Comment 12 for bug 1825537

Revision history for this message
OpenStack Infra (hudson-openstack) wrote : Related fix merged to nova (stable/stein)

Reviewed: https://review.opendev.org/666959
Committed: https://git.openstack.org/cgit/openstack/nova/commit/?id=eaa1fc6159ca4437a1e0cbaa77a3da779afb8cb2
Submitter: Zuul
Branch: stable/stein

commit eaa1fc6159ca4437a1e0cbaa77a3da779afb8cb2
Author: Matt Riedemann <email address hidden>
Date: Fri Apr 19 11:54:07 2019 -0400

    Add functional recreate test for regression bug 1825537

    Change I2d9ab06b485f76550dbbff46f79f40ff4c97d12f in Rocky
    (and backported through to Pike) added error handling to
    the resize_instance and finish_resize methods to revert
    allocations in placement when a failure occurs.

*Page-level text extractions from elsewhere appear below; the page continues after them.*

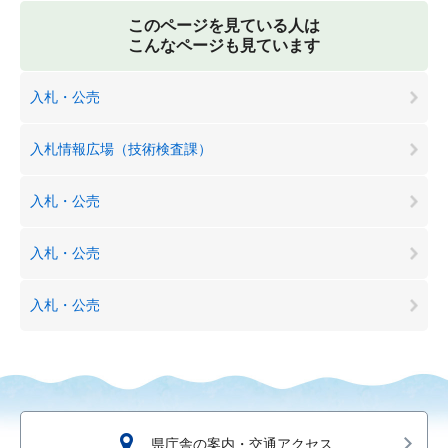
このページを見ている人は
こんなページも見ています
入札・公売
入札情報広場（技術検査課）
入札・公売
入札・公売
入札・公売
県庁舎の案内・交通アクセス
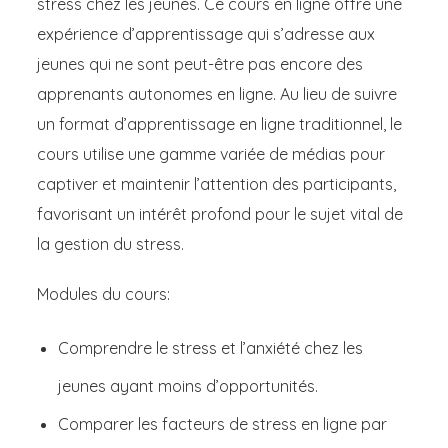
stress chez les jeunes. Ce cours en ligne offre une
expérience d’apprentissage qui s’adresse aux
jeunes qui ne sont peut-être pas encore des
apprenants autonomes en ligne. Au lieu de suivre
un format d’apprentissage en ligne traditionnel, le
cours utilise une gamme variée de médias pour
captiver et maintenir l’attention des participants,
favorisant un intérêt profond pour le sujet vital de
la gestion du stress.
Modules du cours:
Comprendre le stress et l’anxiété chez les
jeunes ayant moins d’opportunités.
Comparer les facteurs de stress en ligne par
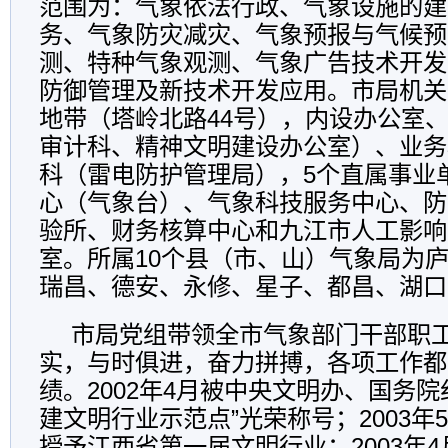
范围为：气象依法行政、气象设施的建
务、气象防灾减灾、气象预报与气候预
测、特种气象观测、气象广告技术开发
防御管理及新技术开发应用。市局机关
地带（塔岭北路44号），内设办公室
审计科、精神文明建设办公室）、业务
科（雷电防护管理局），5个直属事业
心（气象台）、气象科技服务中心、防
验所、财务核算中心和九江市人工影响
室。所属10个县（市、山）气象局为
瑞昌、德安、永修、星子、都昌、湖口
市局党组带领全市气象部门干部职
实，与时俱进，奋力拼搏，各项工作都
绩。2002年4月被中央文明办、国务院
建文明行业示范点”光荣称号；2003年
授予江西省第一届文明行业；2003年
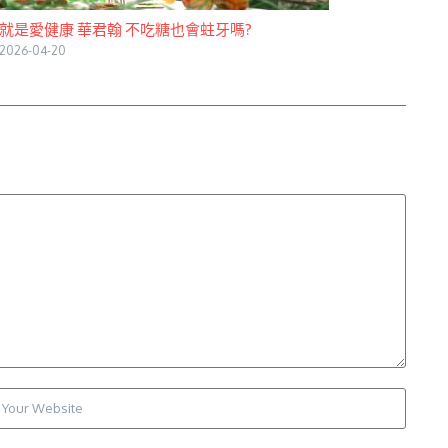
就是愛健康 華君翰 不吃糖也會蛀牙嗎?
2026-04-20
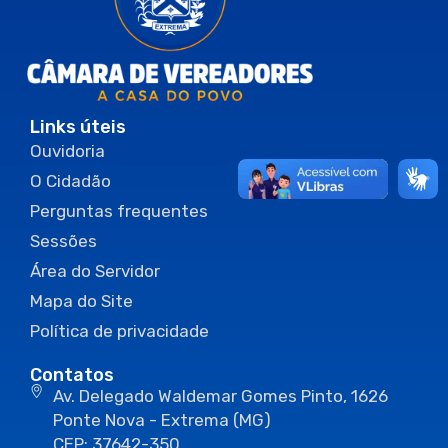
Links úteis
Ouvidoria
O Cidadão
Perguntas frequentes
Sessões
Área do Servidor
Mapa do Site
Política de privacidade
Contatos
Av. Delegado Waldemar Gomes Pinto, 1626
Ponte Nova - Extrema (MG)
CEP: 37642-350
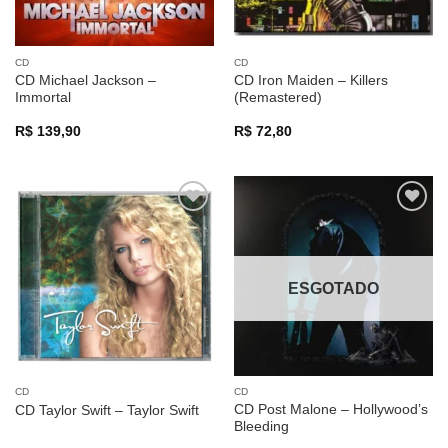
CD
CD
CD Michael Jackson –
CD Iron Maiden – Killers
Immortal
(Remastered)
R$
139,90
R$
72,80
Adicionar
Adicionar
a lista de
a lista de
desejos
desejos
ESGOTADO
CD
CD
CD Post Malone – Hollywood’s
CD Taylor Swift – Taylor Swift
Bleeding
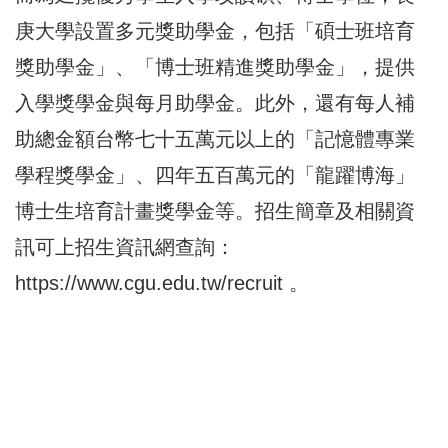
庚大學設置多元獎助學金，包括「碩士班培育
獎助學金」、「博士班精進獎助學金」，提供
入學獎學金與每月助學金。此外，還有每人補
助總金額台幣七十五萬元以上的「記憶體專業
學程獎學金」、四年五百萬元的「龍躍博海」
博士生培育計畫獎學金等。招生簡章及相關資
訊可上招生資訊網查詢：
https://www.cgu.edu.tw/recruit
。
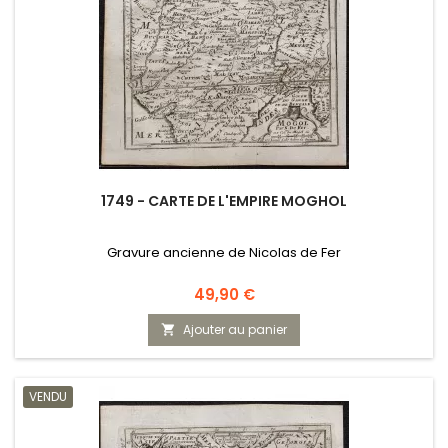
1749 - CARTE DE L'EMPIRE MOGHOL
Gravure ancienne de Nicolas de Fer
Prix
49,90 €
Ajouter au panier

VENDU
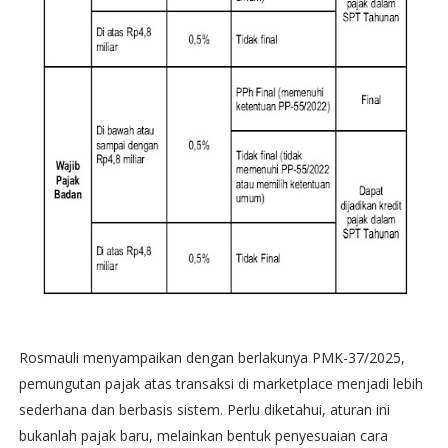
Rosmauli menyampaikan dengan berlakunya PMK-37/2025,
pemungutan pajak atas transaksi di marketplace menjadi lebih
sederhana dan berbasis sistem. Perlu diketahui, aturan ini
bukanlah pajak baru, melainkan bentuk penyesuaian cara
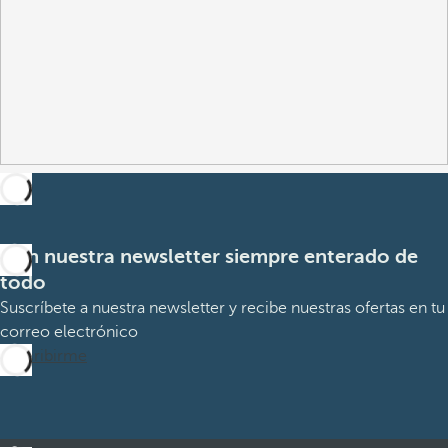
Con nuestra newsletter siempre enterado de
todo
Suscríbete a nuestra newsletter y recibe nuestras ofertas en tu
correo electrónico
Suscribirme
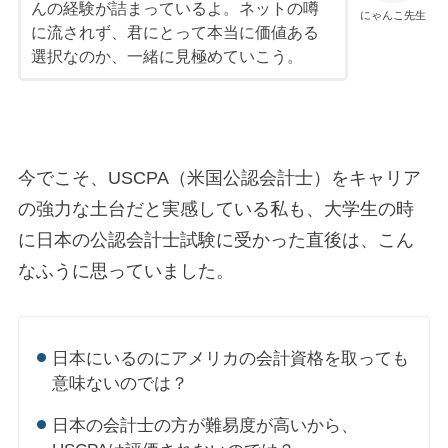
んの経験が詰まっているよ。ネットの噂
にゃんこ先生
に流されず、君にとって本当に価値ある
選択なのか、一緒に見極めていこう。
今でこそ、USCPA（米国公認会計士）をキャリア
の強力な土台だと実感している私も、大学生の時
に日本の公認会計士試験に受かった直後は、こん
なふうに思っていました。
日本にいるのにアメリカの会計資格を取っても
意味ないのでは？
日本の会計士の方が難易度が高いから、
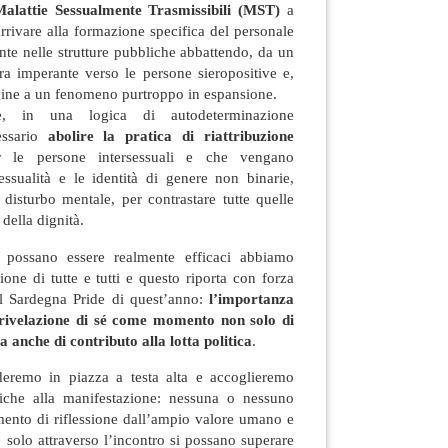
alattie Sessualmente Trasmissibili (MST)
a
arrivare alla formazione specifica del personale
nte nelle strutture pubbliche abbattendo, da un
ora imperante verso le persone sieropositive e,
rgine a un fenomeno purtroppo in espansione.
e, in una logica di autodeterminazione
ssario
abolire la pratica di riattribuzione
le persone intersessuali e che vengano
essualità e le identità di genere non binarie,
disturbo mentale, per contrastare tutte quelle
 della dignità.
e possano essere realmente efficaci abbiamo
ione di tutte e tutti e questo riporta con forza
el Sardegna Pride di quest’anno:
l’importanza
 rivelazione di sé come momento non solo di
 anche di contributo alla lotta politica
.
eremo in piazza a testa alta e accoglieremo
iche alla manifestazione: nessuna o nessuno
ento di riflessione dall’ampio valore umano e
he solo attraverso l’incontro si possano superare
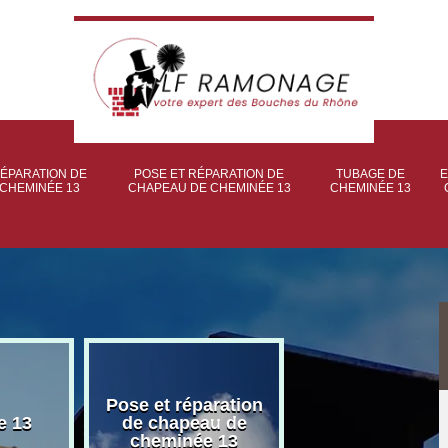
ÉPARATION DE
POSE ET RÉPARATION DE
TUBAGE DE
E
CHEMINÉE 13
CHAPEAU DE CHEMINÉE 13
CHEMINÉE 13
Pose et réparation
Poseur et pose
e 13
de chapeau de
poêle à bois 
cheminée 13
granulé 13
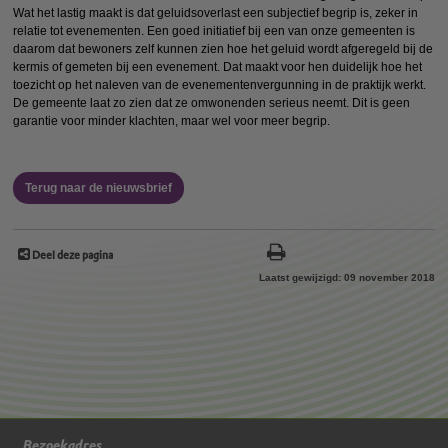
Wat het lastig maakt is dat geluidsoverlast een subjectief begrip is, zeker in
relatie tot evenementen. Een goed initiatief bij een van onze gemeenten is
daarom dat bewoners zelf kunnen zien hoe het geluid wordt afgeregeld bij de
kermis of gemeten bij een evenement. Dat maakt voor hen duidelijk hoe het
toezicht op het naleven van de evenementenvergunning in de praktijk werkt.
De gemeente laat zo zien dat ze omwonenden serieus neemt. Dit is geen
garantie voor minder klachten, maar wel voor meer begrip.
Terug naar de nieuwsbrief
Deel deze pagina
Laatst gewijzigd: 09 november 2018
Bezoekadres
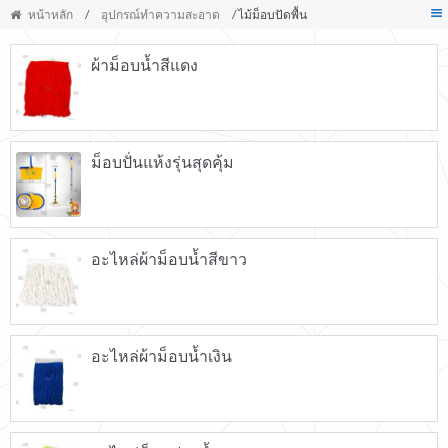
หน้าหลัก
/
อุปกรณ์ทำความสะอาด
/ ไม้ม็อบปัดพื้น
ผ้าม็อบน้ำสีแดง
ม็อบปั่นแห้งรุ่นสุดคุ้ม
อะไหล่ผ้าม็อบน้ำสีขาว
อะไหล่ผ้าม็อบน้ำเงิน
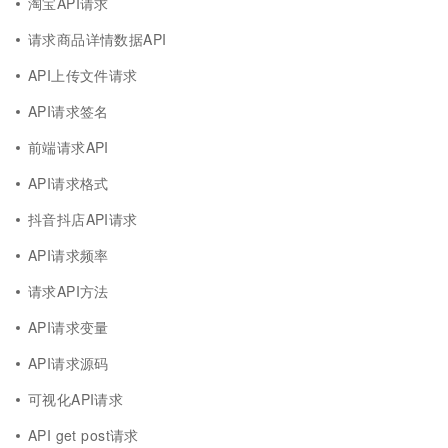
淘宝API请求
请求商品详情数据API
API上传文件请求
API请求签名
前端请求API
API请求格式
抖音抖店API请求
API请求频率
请求API方法
API请求变量
API请求源码
可视化API请求
API get post请求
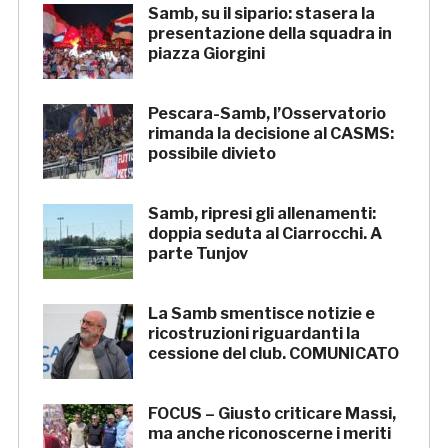
Samb, su il sipario: stasera la
presentazione della squadra in
piazza Giorgini
Pescara-Samb, l’Osservatorio
rimanda la decisione al CASMS:
possibile divieto
Samb, ripresi gli allenamenti:
doppia seduta al Ciarrocchi. A
parte Tunjov
La Samb smentisce notizie e
ricostruzioni riguardanti la
cessione del club. COMUNICATO
FOCUS – Giusto criticare Massi,
ma anche riconoscerne i meriti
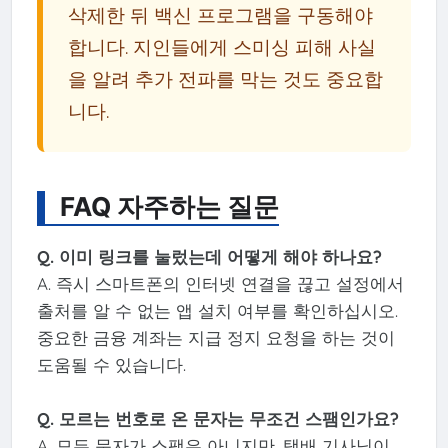
삭제한 뒤 백신 프로그램을 구동해야
합니다. 지인들에게 스미싱 피해 사실
을 알려 추가 전파를 막는 것도 중요합
니다.
FAQ 자주하는 질문
Q. 이미 링크를 눌렀는데 어떻게 해야 하나요?
A. 즉시 스마트폰의 인터넷 연결을 끊고 설정에서
출처를 알 수 없는 앱 설치 여부를 확인하십시오.
중요한 금융 계좌는 지급 정지 요청을 하는 것이
도움될 수 있습니다.
Q. 모르는 번호로 온 문자는 무조건 스팸인가요?
A. 모든 문자가 스팸은 아니지만, 택배 기사님이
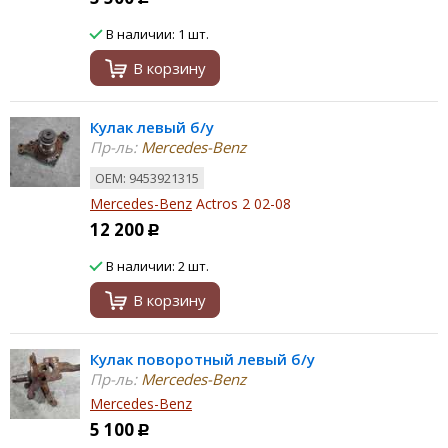
В наличии: 1 шт.
В корзину
Кулак левый б/у
Пр-ль:
Mercedes-Benz
ОЕМ: 9453921315
Mercedes-Benz
Actros 2 02-08
12 200
Р
В наличии: 2 шт.
В корзину
Кулак поворотный левый б/у
Пр-ль:
Mercedes-Benz
Mercedes-Benz
5 100
Р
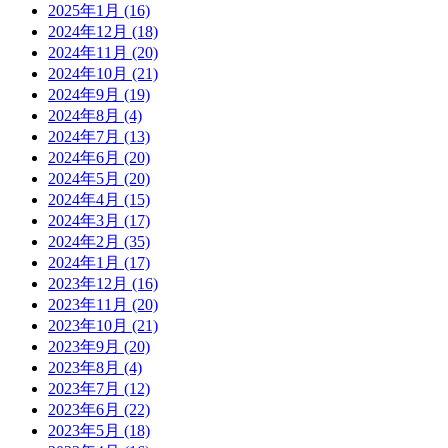
2025年1月
(16)
2024年12月
(18)
2024年11月
(20)
2024年10月
(21)
2024年9月
(19)
2024年8月
(4)
2024年7月
(13)
2024年6月
(20)
2024年5月
(20)
2024年4月
(15)
2024年3月
(17)
2024年2月
(35)
2024年1月
(17)
2023年12月
(16)
2023年11月
(20)
2023年10月
(21)
2023年9月
(20)
2023年8月
(4)
2023年7月
(12)
2023年6月
(22)
2023年5月
(18)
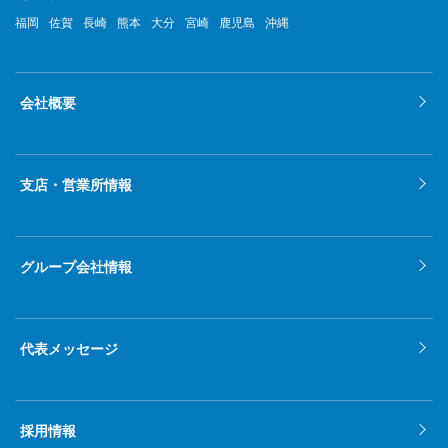
福岡
佐賀
長崎
熊本
大分
宮崎
鹿児島
沖縄
会社概要
支店・営業所情報
グループ会社情報
代表メッセージ
採用情報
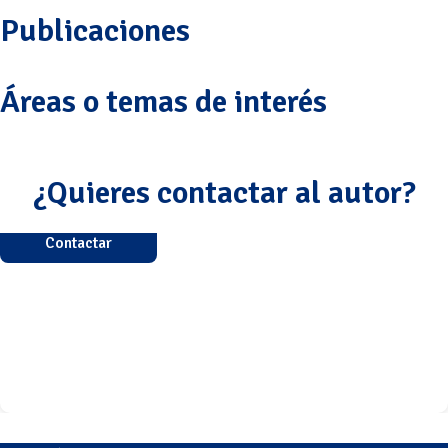
Publicaciones
Áreas o temas de interés
¿Quieres contactar al autor?
Contactar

    This is OK for resize_instance, which runs on the source
    compute, as long as the instance.host/node values have not
    yet been changed to the dest host/node before RPC casting
    to the finish_resize method on the dest compute. It's OK
    because the instance is still on the source compute and the
    DB says so, so any attempt to recover the instance via hard
    reboot or rebuild will be on the source host.

    This is not OK for finish_resize because if we fail there
    and revert the allocations, the instance host/node values
    are already pointing at the dest compute and by reverting
    the allocations in placement, placement will be incorrectly
    tracking the instance usage with the old flavor against the
    source node resource provider rather than the new flavor
    against the dest node resource provider - where the instance
    is actually running and the nova DB says the instance lives.

    This change adds a simple functional regression test to
    recreate the bug with a multi-host resize. There is already
    a same-host resize functional test marked here which will
    need to be fixed as well.

    NOTE(mriedem): The test needed to be modified from Train
    since we have to rely on waiting for the task_state to
    change to None rather than the migration status changing
    to "error" since change Id6c0a0ee41520dd974052d7cdd17ca35d688f6b0
    is not in Stein.

    Change-Id: Ie9e294db7e24d0e3cbe83eee847f0fbfb7478900
    Related-Bug: #1825537
    (cherry picked from commit f4bb67210602914e1b9a678419cf22cfbeaf1431)